Ciertamente cada día nos resulta más difícil encontrar lugares comunes desde los que proyectarnos como grupo y realizar aquello que Aristóteles definió como propio de la naturaleza humana: el ser social. Recientemente la representante del feminismo liberal, Marta Nussbaum, en su último libro La tradición cosmopolita. Un noble e imperfecto ideal (2020), señala la cuestión central de nuestro mundo contemporáneo en la necesidad de encontrar lugares comunes desde los que construir una comunidad política con aspiración moral.

A pesar de que creo que es uno de los libros más conservadores de Nussbaum (mucho mas transgresor fue Las fronteras de la justicia. Consideraciones sobre la exclusión, 2007), en este último continúa su diálogo constante con el liberalismo político buscando lugares comunes, difícil tarea, desde los que responder a la pregunta crucial que abre el primer capítulo: ¿es posible una política (o aproximación moral a la política) centrada en la humanidad? El punto de partida es la idea de que la política deberá de tratar a todos los seres humanos como iguales, como poseedores de dignidad y el cosmopolitismo será el marco de comprensión desde el que responder a la pregunta.

REQUISITO 1
Indica si cada afirmación concuerda con el fragmento y responde sí o no, citando literalmente las palabras del fragmento que lo determinan. (a) La tradición cosmopolita se publicó en 2020. (b) El fragmento presenta Las fronteras de la justicia como un libro menos transgresor que La tradición cosmopolita. (c) El cosmopolitismo es el marco de comprensión desde el que se responderá a la pregunta planteada.
REQUISITO 2
Según el fragmento, ¿qué definió Aristóteles como propio de la naturaleza humana?
REQUISITO 3
Copia del fragmento todo lo que va desde "Ciertamente cada día" hasta "con aspiración moral.".
Las entradas constituyen un material aparte, independiente del fragmento.

DATOS PROPORCIONADOS
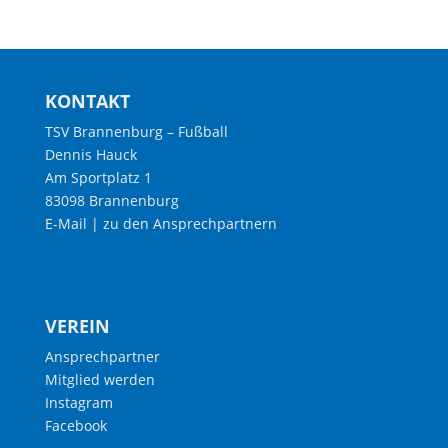
KONTAKT
TSV Brannenburg – Fußball
Dennis Hauck
Am Sportplatz 1
83098 Brannenburg
E-Mail
|
zu den Ansprechpartnern
VEREIN
Ansprechpartner
Mitglied werden
Instagram
Facebook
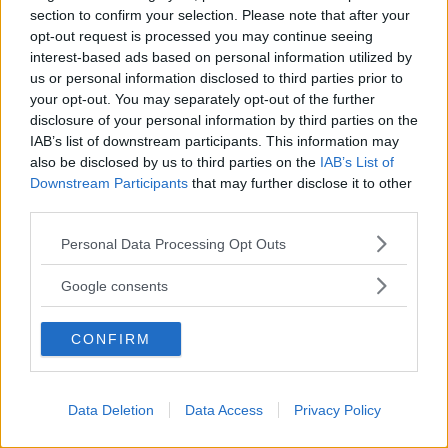
comeback som elbil –
section to confirm your selection. Please note that after your
med en viktig fördel
opt-out request is processed you may continue seeing
interest-based ads based on personal information utilized by
Citroën ska lansera en billig elbil
NYHETER
2026-05-22 07:43
us or personal information disclosed to third parties prior to
som blir en modern version av klassiska folkbilen 2CV.
your opt-out. You may separately opt-out of the further
Främsta fördelen är att den blir billig.
disclosure of your personal information by third parties on the
IAB’s list of downstream participants. This information may
0 kommentarer
Gasa (20)
Bromsa (2)
also be disclosed by us to third parties on the
IAB’s List of
Downstream Participants
that may further disclose it to other
third parties.
Citroën C3 Aircross:
Please note that this website/app uses one or more Google
Ingen hjälp av
Personal Data Processing Opt Outs
services and may gather and store information including but
instruktionsboken
not limited to your visit or usage behaviour. You may click to
Google consents
grant or deny consent to Google and its third-party tags to
När det blivit dags för däckbyte
LÅNGTEST
2026-05-12 17:35
use your data for below specified purposes in below Google
på vår budget-Citroën kan varken bilverkstaden eller
CONFIRM
consent section.
instruktionsboken ge svar på vår fråga.
0 kommentarer
Gasa (3)
Bromsa (7)
Data Deletion
Data Access
Privacy Policy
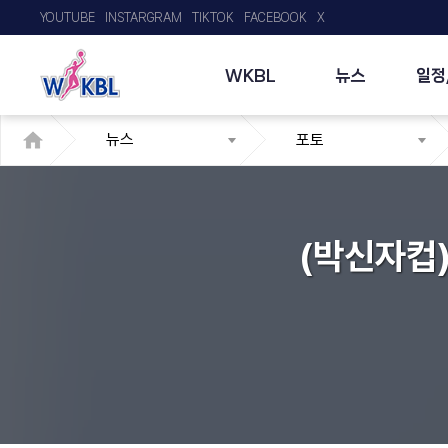
YOUTUBE
INSTARGRAM
TIKTOK
FACEBOOK
X
WKBL
뉴스
일정
뉴스
포토
(박신자컵)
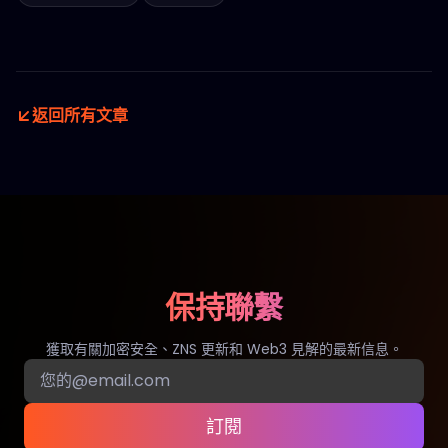
返回所有文章
保持聯繫
獲取有關加密安全、ZNS 更新和 Web3 見解的最新信息。
訂閱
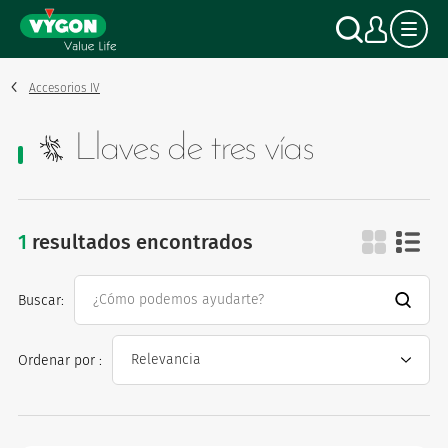
Panel de gestión de cookies
Pasar
Buscar
Mi c
al
contenido
principal
Accesorios IV
Llaves de tres vías
1
resultados encontrados
llaves de tres vías
Buscar:
Ordenar por :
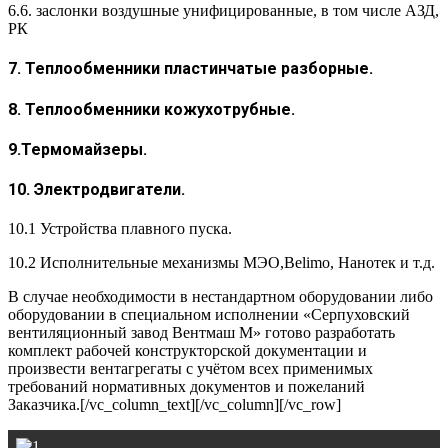
6.6. заслонки воздушные унифицированные, в том числе АЗД,
РК
7. Теплообменники пластинчатые разборные.
8. Теплообменники кожухотрубные.
9.Термомайзеры.
10. Электродвигатели.
10.1 Устройства плавного пуска.
10.2 Исполнительные механизмы МЭО,Belimo, Нанотек и т.д.
В случае необходимости в нестандартном оборудовании либо
оборудовании в специальном исполнении «Серпуховский
вентиляционный завод Вентмаш М» готово разработать
комплект рабочей конструкторской документации и
произвести вентагрегаты с учётом всех применимых
требований нормативных документов и пожеланий
Заказчика.[/vc_column_text][/vc_column][/vc_row]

TU RESPUESTA 1
(a) Sí: "La tradición cosmopolita. Un noble e imperfecto ideal (2020)".
(b) No: "mucho mas transgresor fue Las fronteras de la justicia".
(c) Sí: "el cosmopolitismo será el marco de comprensión desde el que responder a la pregunta".

TU RESPUESTA 2
El ser social.

TU RESPUESTA 3
Ciertamente cada día nos resulta más difícil encontrar lugares comunes desde los que proyectarnos como grupo y realizar aquello que Aristóteles definió como propio de la naturaleza humana: el ser social. Recientemente la representante del feminismo liberal, Marta Nussbaum, en su último libro La tradición cosmopolita. Un noble e imperfecto ideal (2020), señala la cuestión central de nuestro mundo contemporáneo en la necesidad de encontrar lugares comunes desde los que construir una comunidad política con aspiración moral.